> **What is needed**
Each line below must be set down exactly; omit any image you find.

> **Collected data**
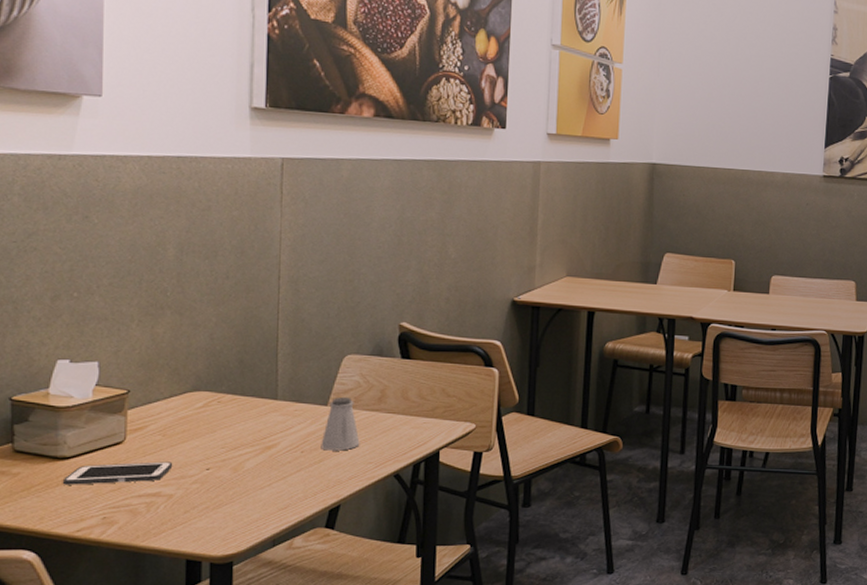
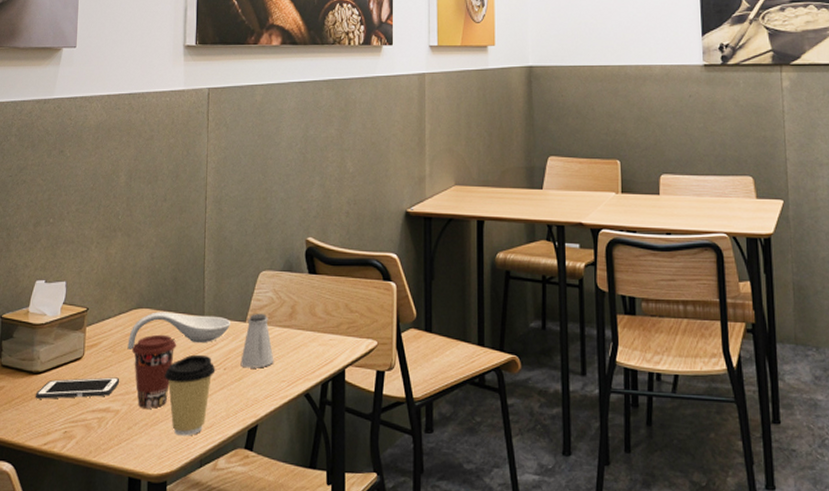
spoon rest: none [182,394,310,433] -> present [127,312,231,350]
coffee cup: none [188,418,244,492] -> present [132,334,177,409]
coffee cup: none [228,438,291,518] -> present [164,354,216,436]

> **Your solution**
spoon rest: none [182,394,310,433] -> present [127,312,231,350]
coffee cup: none [188,418,244,492] -> present [132,334,177,409]
coffee cup: none [228,438,291,518] -> present [164,354,216,436]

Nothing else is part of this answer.